Super-Rich Families Face Longer Wait for Tax Breaks in Singapore

SIGNING up to be super rich in Singapore has rarely taken this long.

Family offices attempting to register for tax exemptions in the city-state are facing waits of at least eight months compared with about half that time a year ago, according to people familiar with the matter.

Interest from newly established entities has added to the surge in applications seen over the past year, the people said, asking not to be identified because the information is confidential. While creating family offices – organizations that invest the money of wealthy individuals – doesn’t require a license in Singapore, they do need approval from the Monetary Authority of Singapore to get valuable tax breaks.

Singapore has worked hard to attract some of the world’s wealthiest clans; its low taxes, relative safety and gradual re-opening of its borders have made it an ideal haven. But with demand soaring over the past year – especially among Chinese entrepreneurs and their heirs – it’s started introducing new rules and taxes that could winnow the field.

Singapore had around 400 family offices at the end of 2020, according to MAS estimates, including the likes of Google co-founder Sergey Brin and hedge fund billionaire Ray Dalio.

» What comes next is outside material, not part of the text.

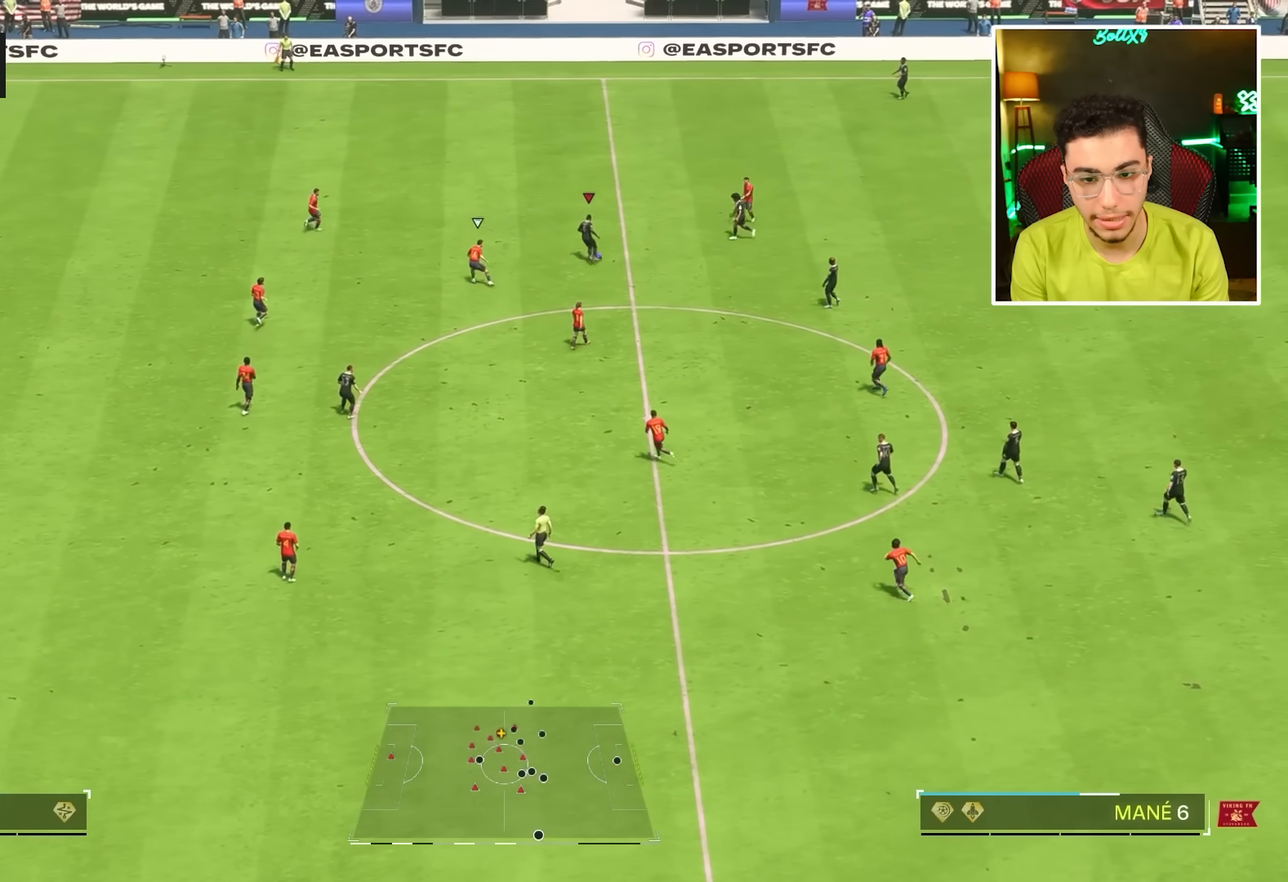
{"buttons": [], "left_stick": "up-left", "right_stick": "center", "events": [[50, "left_stick", "left"], [167, "R2", "up"], [233, "R1", "up"], [333, "left_stick", "up-left"]]}
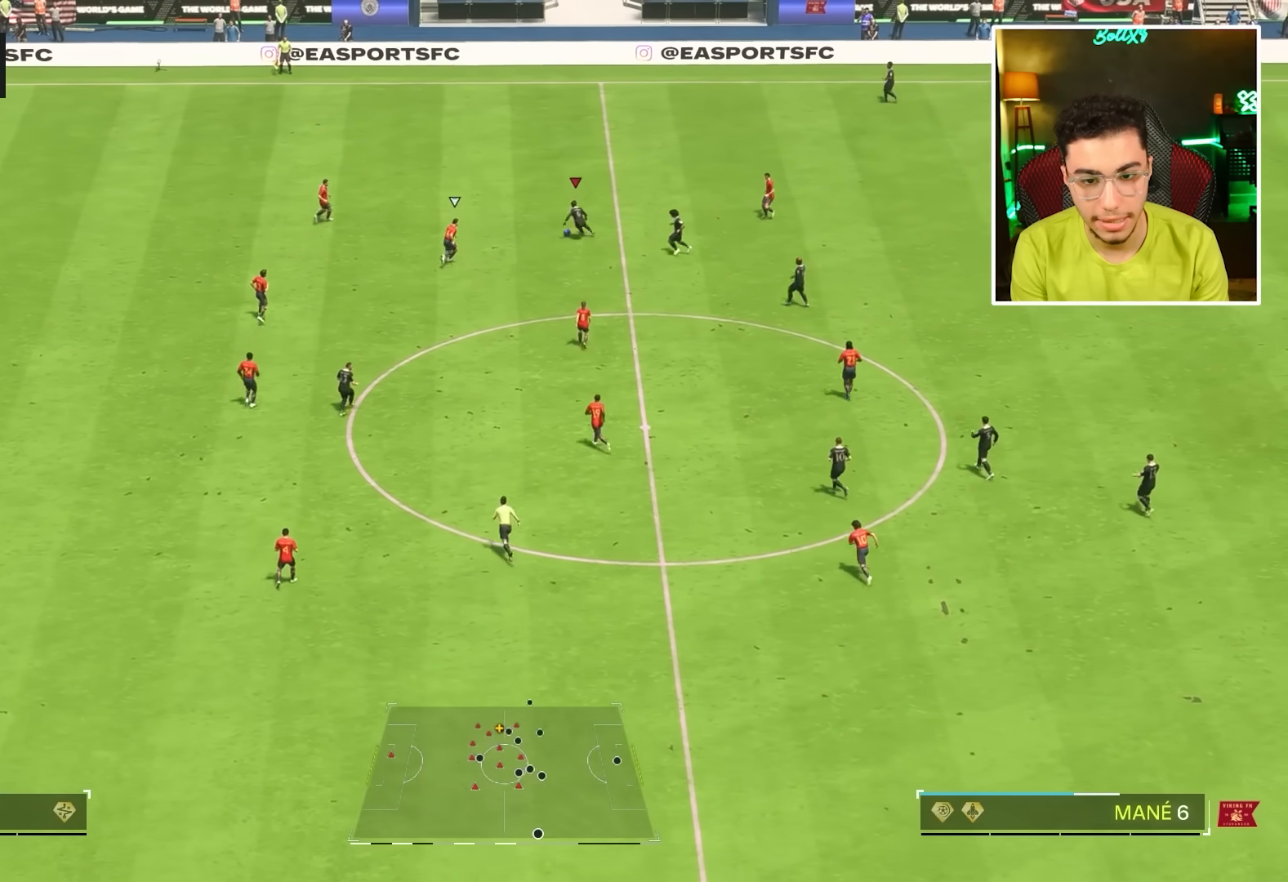
{"buttons": [], "left_stick": "up", "right_stick": "center", "events": [[200, "left_stick", "up"]]}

“Over the past few years, the number of family offices in Singapore has grown, in line with the growth of family offices globally,” a MAS spokesperson said in an emailed response to Bloomberg queries. “In the past four months, we have approved more than 100 applications.”

Two service providers said a large number of submissions were lodged in mid-April when the MAS changed its rules for tax exemptions with a one-week grace period. What had been known as “13X” and “13R” became “13U” and “13O” respectively – with both including stricter requirements on assets under management, minimum local spending and the number of employees at the firm.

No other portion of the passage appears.